- _WHAT YOU HAVE TO DO_
The full listing is to be returned exactly as given, but without pictures.

- _INFORMATION PROVIDED_
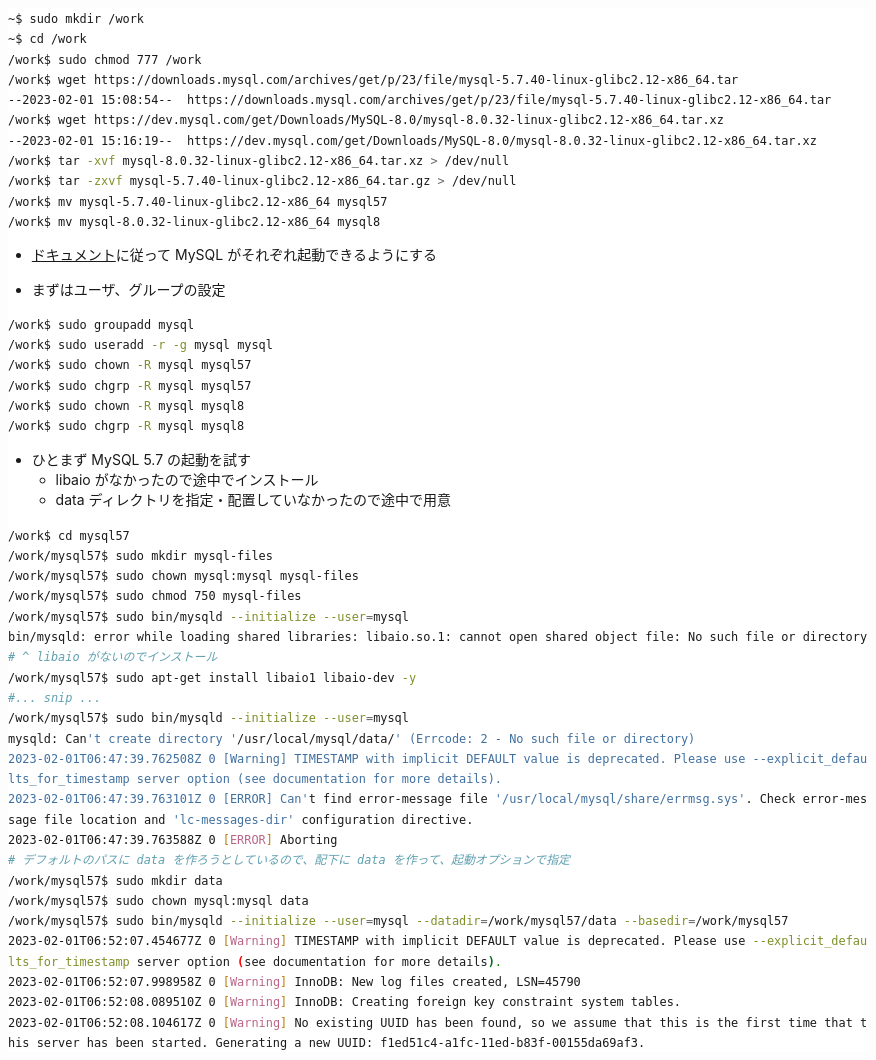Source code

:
 ```bash
~$ sudo mkdir /work
~$ cd /work
/work$ sudo chmod 777 /work
/work$ wget https://downloads.mysql.com/archives/get/p/23/file/mysql-5.7.40-linux-glibc2.12-x86_64.tar
--2023-02-01 15:08:54--  https://downloads.mysql.com/archives/get/p/23/file/mysql-5.7.40-linux-glibc2.12-x86_64.tar
/work$ wget https://dev.mysql.com/get/Downloads/MySQL-8.0/mysql-8.0.32-linux-glibc2.12-x86_64.tar.xz
--2023-02-01 15:16:19--  https://dev.mysql.com/get/Downloads/MySQL-8.0/mysql-8.0.32-linux-glibc2.12-x86_64.tar.xz
/work$ tar -xvf mysql-8.0.32-linux-glibc2.12-x86_64.tar.xz > /dev/null
/work$ tar -zxvf mysql-5.7.40-linux-glibc2.12-x86_64.tar.gz > /dev/null
/work$ mv mysql-5.7.40-linux-glibc2.12-x86_64 mysql57
/work$ mv mysql-8.0.32-linux-glibc2.12-x86_64 mysql8
```

- [ドキュメント](https://dev.mysql.com/doc/refman/8.0/ja/binary-installation.html)に従って MySQL がそれぞれ起動できるようにする

- まずはユーザ、グループの設定

```bash
/work$ sudo groupadd mysql
/work$ sudo useradd -r -g mysql mysql
/work$ sudo chown -R mysql mysql57
/work$ sudo chgrp -R mysql mysql57
/work$ sudo chown -R mysql mysql8
/work$ sudo chgrp -R mysql mysql8
```

- ひとまず MySQL 5.7 の起動を試す
  - libaio がなかったので途中でインストール
  - data ディレクトリを指定・配置していなかったので途中で用意

```bash
/work$ cd mysql57
/work/mysql57$ sudo mkdir mysql-files
/work/mysql57$ sudo chown mysql:mysql mysql-files
/work/mysql57$ sudo chmod 750 mysql-files
/work/mysql57$ sudo bin/mysqld --initialize --user=mysql
bin/mysqld: error while loading shared libraries: libaio.so.1: cannot open shared object file: No such file or directory
# ^ libaio がないのでインストール
/work/mysql57$ sudo apt-get install libaio1 libaio-dev -y
#... snip ...
/work/mysql57$ sudo bin/mysqld --initialize --user=mysql
mysqld: Can't create directory '/usr/local/mysql/data/' (Errcode: 2 - No such file or directory)
2023-02-01T06:47:39.762508Z 0 [Warning] TIMESTAMP with implicit DEFAULT value is deprecated. Please use --explicit_defaults_for_timestamp server option (see documentation for more details).
2023-02-01T06:47:39.763101Z 0 [ERROR] Can't find error-message file '/usr/local/mysql/share/errmsg.sys'. Check error-message file location and 'lc-messages-dir' configuration directive.
2023-02-01T06:47:39.763588Z 0 [ERROR] Aborting
# デフォルトのパスに data を作ろうとしているので、配下に data を作って、起動オプションで指定
/work/mysql57$ sudo mkdir data
/work/mysql57$ sudo chown mysql:mysql data
/work/mysql57$ sudo bin/mysqld --initialize --user=mysql --datadir=/work/mysql57/data --basedir=/work/mysql57
2023-02-01T06:52:07.454677Z 0 [Warning] TIMESTAMP with implicit DEFAULT value is deprecated. Please use --explicit_defaults_for_timestamp server option (see documentation for more details).
2023-02-01T06:52:07.998958Z 0 [Warning] InnoDB: New log files created, LSN=45790
2023-02-01T06:52:08.089510Z 0 [Warning] InnoDB: Creating foreign key constraint system tables.
2023-02-01T06:52:08.104617Z 0 [Warning] No existing UUID has been found, so we assume that this is the first time that this server has been started. Generating a new UUID: f1ed51c4-a1fc-11ed-b83f-00155da69af3.
```

[^2]: https://dev.mysql.com/doc/refman/8.0/ja/upgrade-binary-package.html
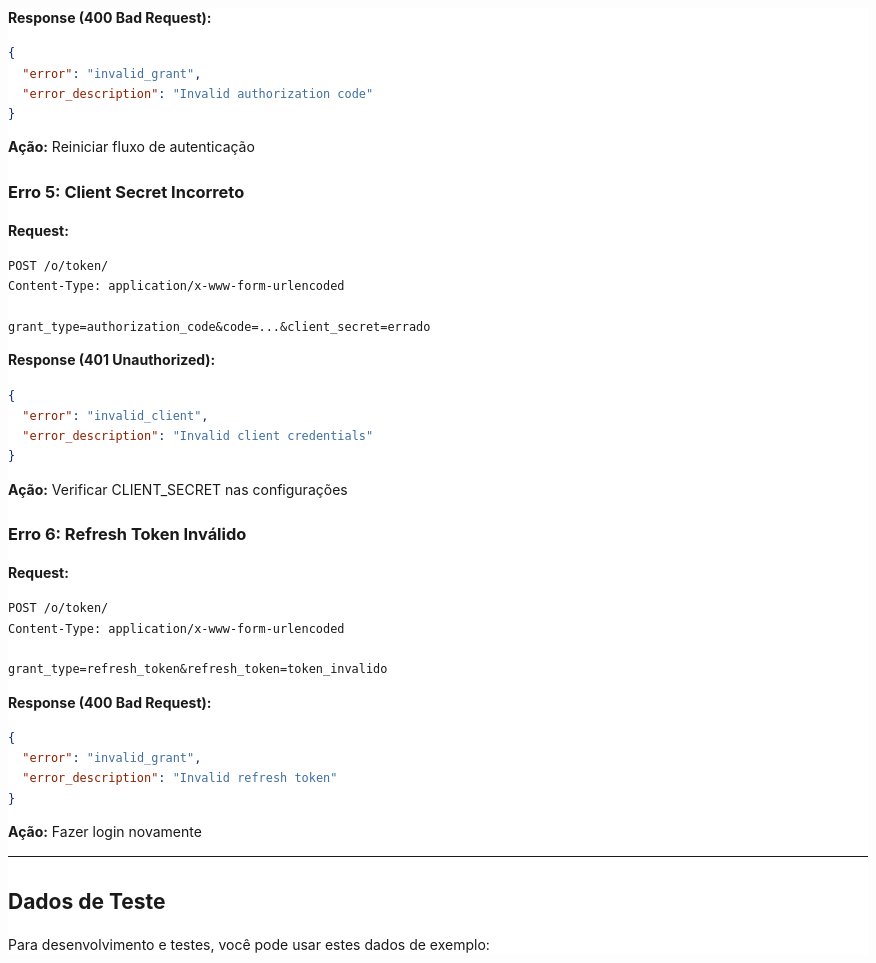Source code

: **Response (400 Bad Request):**
```json
{
  "error": "invalid_grant",
  "error_description": "Invalid authorization code"
}
```

**Ação:** Reiniciar fluxo de autenticação

### Erro 5: Client Secret Incorreto

**Request:**
```http
POST /o/token/
Content-Type: application/x-www-form-urlencoded

grant_type=authorization_code&code=...&client_secret=errado
```

**Response (401 Unauthorized):**
```json
{
  "error": "invalid_client",
  "error_description": "Invalid client credentials"
}
```

**Ação:** Verificar CLIENT_SECRET nas configurações

### Erro 6: Refresh Token Inválido

**Request:**
```http
POST /o/token/
Content-Type: application/x-www-form-urlencoded

grant_type=refresh_token&refresh_token=token_invalido
```

**Response (400 Bad Request):**
```json
{
  "error": "invalid_grant",
  "error_description": "Invalid refresh token"
}
```

**Ação:** Fazer login novamente

---

## Dados de Teste

Para desenvolvimento e testes, você pode usar estes dados de exemplo:
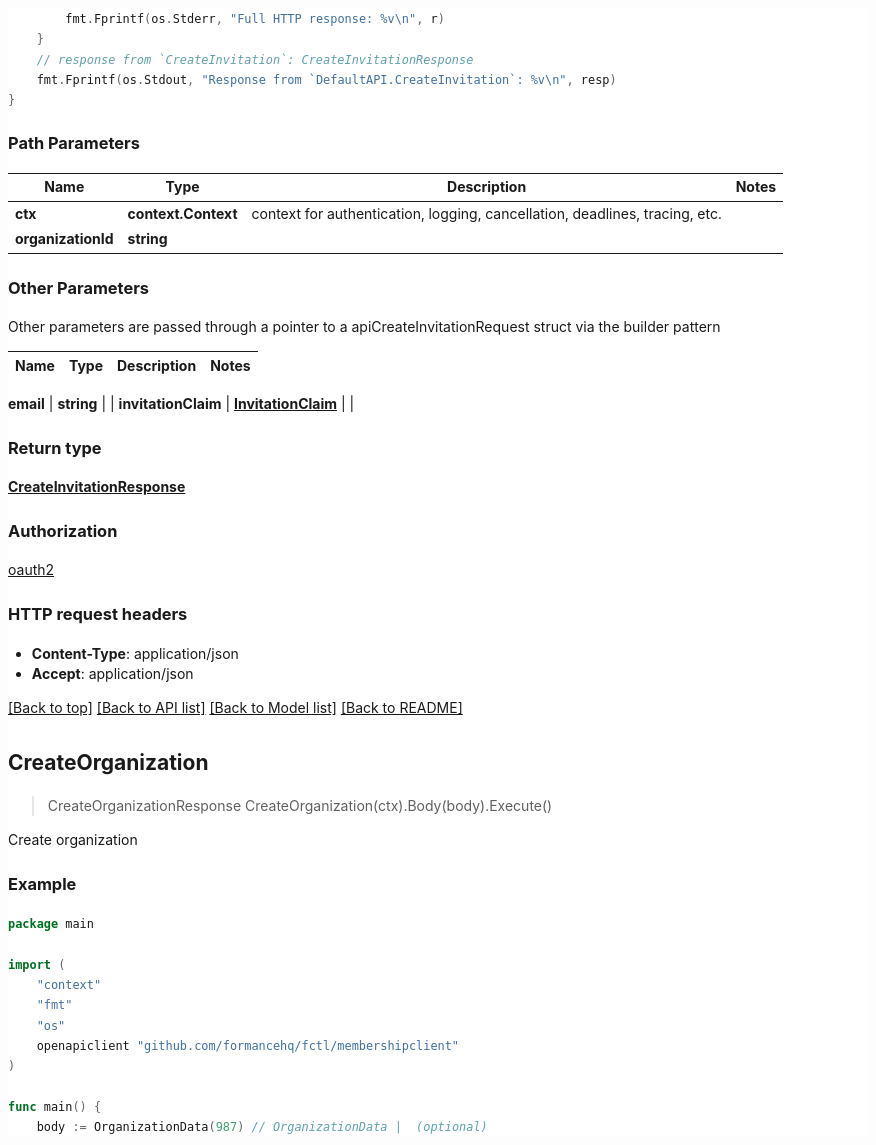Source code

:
```go
		fmt.Fprintf(os.Stderr, "Full HTTP response: %v\n", r)
	}
	// response from `CreateInvitation`: CreateInvitationResponse
	fmt.Fprintf(os.Stdout, "Response from `DefaultAPI.CreateInvitation`: %v\n", resp)
}
```

### Path Parameters


Name | Type | Description  | Notes
------------- | ------------- | ------------- | -------------
**ctx** | **context.Context** | context for authentication, logging, cancellation, deadlines, tracing, etc.
**organizationId** | **string** |  | 

### Other Parameters

Other parameters are passed through a pointer to a apiCreateInvitationRequest struct via the builder pattern


Name | Type | Description  | Notes
------------- | ------------- | ------------- | -------------

 **email** | **string** |  | 
 **invitationClaim** | [**InvitationClaim**](InvitationClaim.md) |  | 

### Return type

[**CreateInvitationResponse**](CreateInvitationResponse.md)

### Authorization

[oauth2](../README.md#oauth2)

### HTTP request headers

- **Content-Type**: application/json
- **Accept**: application/json

[[Back to top]](#) [[Back to API list]](../README.md#documentation-for-api-endpoints)
[[Back to Model list]](../README.md#documentation-for-models)
[[Back to README]](../README.md)


## CreateOrganization

> CreateOrganizationResponse CreateOrganization(ctx).Body(body).Execute()

Create organization

### Example

```go
package main

import (
	"context"
	"fmt"
	"os"
	openapiclient "github.com/formancehq/fctl/membershipclient"
)

func main() {
	body := OrganizationData(987) // OrganizationData |  (optional)

```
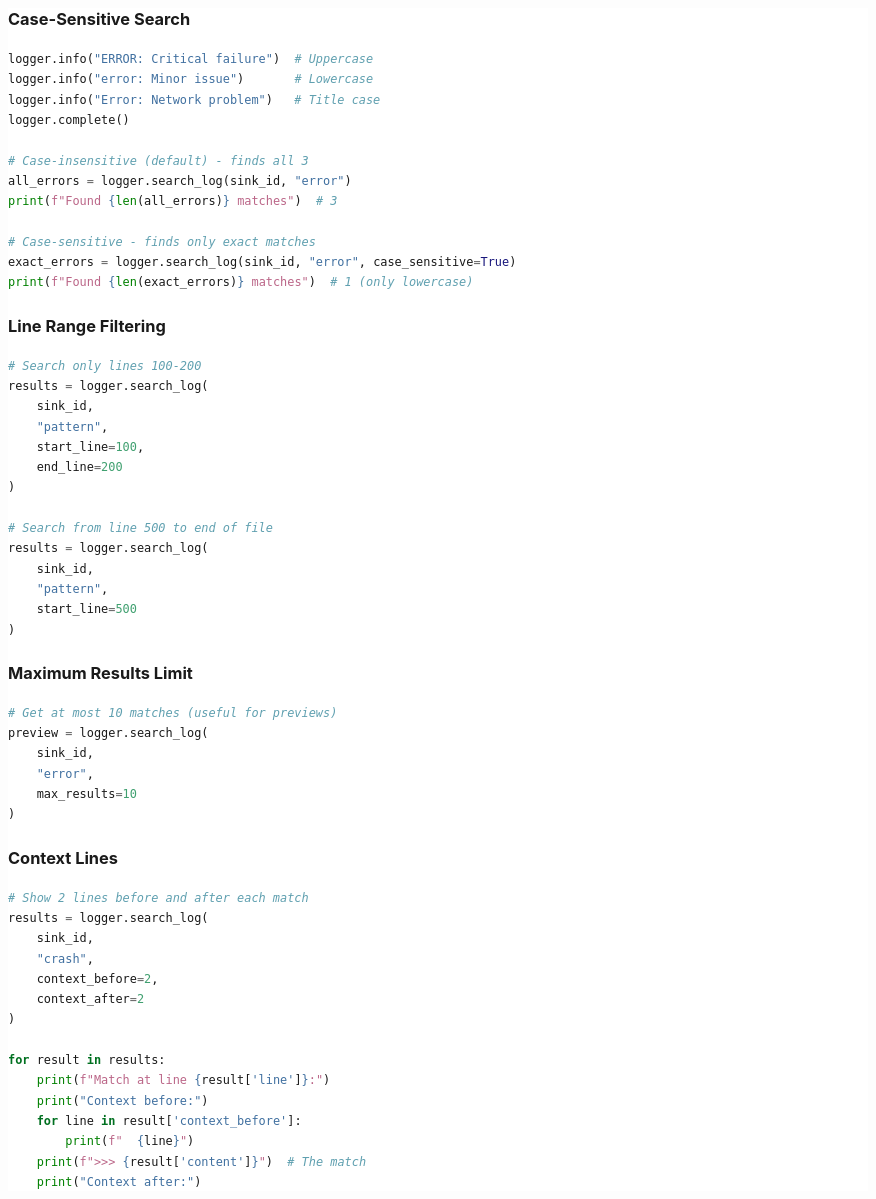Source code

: ### Case-Sensitive Search

```python
logger.info("ERROR: Critical failure")  # Uppercase
logger.info("error: Minor issue")       # Lowercase
logger.info("Error: Network problem")   # Title case
logger.complete()

# Case-insensitive (default) - finds all 3
all_errors = logger.search_log(sink_id, "error")
print(f"Found {len(all_errors)} matches")  # 3

# Case-sensitive - finds only exact matches
exact_errors = logger.search_log(sink_id, "error", case_sensitive=True)
print(f"Found {len(exact_errors)} matches")  # 1 (only lowercase)
```

### Line Range Filtering

```python
# Search only lines 100-200
results = logger.search_log(
    sink_id,
    "pattern",
    start_line=100,
    end_line=200
)

# Search from line 500 to end of file
results = logger.search_log(
    sink_id,
    "pattern",
    start_line=500
)
```

### Maximum Results Limit

```python
# Get at most 10 matches (useful for previews)
preview = logger.search_log(
    sink_id,
    "error",
    max_results=10
)
```

### Context Lines

```python
# Show 2 lines before and after each match
results = logger.search_log(
    sink_id,
    "crash",
    context_before=2,
    context_after=2
)

for result in results:
    print(f"Match at line {result['line']}:")
    print("Context before:")
    for line in result['context_before']:
        print(f"  {line}")
    print(f">>> {result['content']}")  # The match
    print("Context after:")
```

- _SOLVED EXERCISE_
Source code

:
 ```bash
~$ sudo mkdir /work
~$ cd /work
/work$ sudo chmod 777 /work
/work$ wget https://downloads.mysql.com/archives/get/p/23/file/mysql-5.7.40-linux-glibc2.12-x86_64.tar
--2023-02-01 15:08:54--  https://downloads.mysql.com/archives/get/p/23/file/mysql-5.7.40-linux-glibc2.12-x86_64.tar
/work$ wget https://dev.mysql.com/get/Downloads/MySQL-8.0/mysql-8.0.32-linux-glibc2.12-x86_64.tar.xz
--2023-02-01 15:16:19--  https://dev.mysql.com/get/Downloads/MySQL-8.0/mysql-8.0.32-linux-glibc2.12-x86_64.tar.xz
/work$ tar -xvf mysql-8.0.32-linux-glibc2.12-x86_64.tar.xz > /dev/null
/work$ tar -zxvf mysql-5.7.40-linux-glibc2.12-x86_64.tar.gz > /dev/null
/work$ mv mysql-5.7.40-linux-glibc2.12-x86_64 mysql57
/work$ mv mysql-8.0.32-linux-glibc2.12-x86_64 mysql8
```

- [ドキュメント](https://dev.mysql.com/doc/refman/8.0/ja/binary-installation.html)に従って MySQL がそれぞれ起動できるようにする

- まずはユーザ、グループの設定

```bash
/work$ sudo groupadd mysql
/work$ sudo useradd -r -g mysql mysql
/work$ sudo chown -R mysql mysql57
/work$ sudo chgrp -R mysql mysql57
/work$ sudo chown -R mysql mysql8
/work$ sudo chgrp -R mysql mysql8
```

- ひとまず MySQL 5.7 の起動を試す
  - libaio がなかったので途中でインストール
  - data ディレクトリを指定・配置していなかったので途中で用意

```bash
/work$ cd mysql57
/work/mysql57$ sudo mkdir mysql-files
/work/mysql57$ sudo chown mysql:mysql mysql-files
/work/mysql57$ sudo chmod 750 mysql-files
/work/mysql57$ sudo bin/mysqld --initialize --user=mysql
bin/mysqld: error while loading shared libraries: libaio.so.1: cannot open shared object file: No such file or directory
# ^ libaio がないのでインストール
/work/mysql57$ sudo apt-get install libaio1 libaio-dev -y
#... snip ...
/work/mysql57$ sudo bin/mysqld --initialize --user=mysql
mysqld: Can't create directory '/usr/local/mysql/data/' (Errcode: 2 - No such file or directory)
2023-02-01T06:47:39.762508Z 0 [Warning] TIMESTAMP with implicit DEFAULT value is deprecated. Please use --explicit_defaults_for_timestamp server option (see documentation for more details).
2023-02-01T06:47:39.763101Z 0 [ERROR] Can't find error-message file '/usr/local/mysql/share/errmsg.sys'. Check error-message file location and 'lc-messages-dir' configuration directive.
2023-02-01T06:47:39.763588Z 0 [ERROR] Aborting
# デフォルトのパスに data を作ろうとしているので、配下に data を作って、起動オプションで指定
/work/mysql57$ sudo mkdir data
/work/mysql57$ sudo chown mysql:mysql data
/work/mysql57$ sudo bin/mysqld --initialize --user=mysql --datadir=/work/mysql57/data --basedir=/work/mysql57
2023-02-01T06:52:07.454677Z 0 [Warning] TIMESTAMP with implicit DEFAULT value is deprecated. Please use --explicit_defaults_for_timestamp server option (see documentation for more details).
2023-02-01T06:52:07.998958Z 0 [Warning] InnoDB: New log files created, LSN=45790
2023-02-01T06:52:08.089510Z 0 [Warning] InnoDB: Creating foreign key constraint system tables.
2023-02-01T06:52:08.104617Z 0 [Warning] No existing UUID has been found, so we assume that this is the first time that this server has been started. Generating a new UUID: f1ed51c4-a1fc-11ed-b83f-00155da69af3.
```

[^2]: https://dev.mysql.com/doc/refman/8.0/ja/upgrade-binary-package.html
Source code

: **Response (400 Bad Request):**
```json
{
  "error": "invalid_grant",
  "error_description": "Invalid authorization code"
}
```

**Ação:** Reiniciar fluxo de autenticação

### Erro 5: Client Secret Incorreto

**Request:**
```http
POST /o/token/
Content-Type: application/x-www-form-urlencoded

grant_type=authorization_code&code=...&client_secret=errado
```

**Response (401 Unauthorized):**
```json
{
  "error": "invalid_client",
  "error_description": "Invalid client credentials"
}
```

**Ação:** Verificar CLIENT_SECRET nas configurações

### Erro 6: Refresh Token Inválido

**Request:**
```http
POST /o/token/
Content-Type: application/x-www-form-urlencoded

grant_type=refresh_token&refresh_token=token_invalido
```

**Response (400 Bad Request):**
```json
{
  "error": "invalid_grant",
  "error_description": "Invalid refresh token"
}
```

**Ação:** Fazer login novamente

---

## Dados de Teste

Para desenvolvimento e testes, você pode usar estes dados de exemplo:
Source code

:
```go
		fmt.Fprintf(os.Stderr, "Full HTTP response: %v\n", r)
	}
	// response from `CreateInvitation`: CreateInvitationResponse
	fmt.Fprintf(os.Stdout, "Response from `DefaultAPI.CreateInvitation`: %v\n", resp)
}
```

### Path Parameters


Name | Type | Description  | Notes
------------- | ------------- | ------------- | -------------
**ctx** | **context.Context** | context for authentication, logging, cancellation, deadlines, tracing, etc.
**organizationId** | **string** |  | 

### Other Parameters

Other parameters are passed through a pointer to a apiCreateInvitationRequest struct via the builder pattern


Name | Type | Description  | Notes
------------- | ------------- | ------------- | -------------

 **email** | **string** |  | 
 **invitationClaim** | [**InvitationClaim**](InvitationClaim.md) |  | 

### Return type

[**CreateInvitationResponse**](CreateInvitationResponse.md)

### Authorization

[oauth2](../README.md#oauth2)

### HTTP request headers

- **Content-Type**: application/json
- **Accept**: application/json

[[Back to top]](#) [[Back to API list]](../README.md#documentation-for-api-endpoints)
[[Back to Model list]](../README.md#documentation-for-models)
[[Back to README]](../README.md)


## CreateOrganization

> CreateOrganizationResponse CreateOrganization(ctx).Body(body).Execute()

Create organization

### Example

```go
package main

import (
	"context"
	"fmt"
	"os"
	openapiclient "github.com/formancehq/fctl/membershipclient"
)

func main() {
	body := OrganizationData(987) // OrganizationData |  (optional)

```
Source code

: ### Case-Sensitive Search

```python
logger.info("ERROR: Critical failure")  # Uppercase
logger.info("error: Minor issue")       # Lowercase
logger.info("Error: Network problem")   # Title case
logger.complete()

# Case-insensitive (default) - finds all 3
all_errors = logger.search_log(sink_id, "error")
print(f"Found {len(all_errors)} matches")  # 3

# Case-sensitive - finds only exact matches
exact_errors = logger.search_log(sink_id, "error", case_sensitive=True)
print(f"Found {len(exact_errors)} matches")  # 1 (only lowercase)
```

### Line Range Filtering

```python
# Search only lines 100-200
results = logger.search_log(
    sink_id,
    "pattern",
    start_line=100,
    end_line=200
)

# Search from line 500 to end of file
results = logger.search_log(
    sink_id,
    "pattern",
    start_line=500
)
```

### Maximum Results Limit

```python
# Get at most 10 matches (useful for previews)
preview = logger.search_log(
    sink_id,
    "error",
    max_results=10
)
```

### Context Lines

```python
# Show 2 lines before and after each match
results = logger.search_log(
    sink_id,
    "crash",
    context_before=2,
    context_after=2
)

for result in results:
    print(f"Match at line {result['line']}:")
    print("Context before:")
    for line in result['context_before']:
        print(f"  {line}")
    print(f">>> {result['content']}")  # The match
    print("Context after:")
```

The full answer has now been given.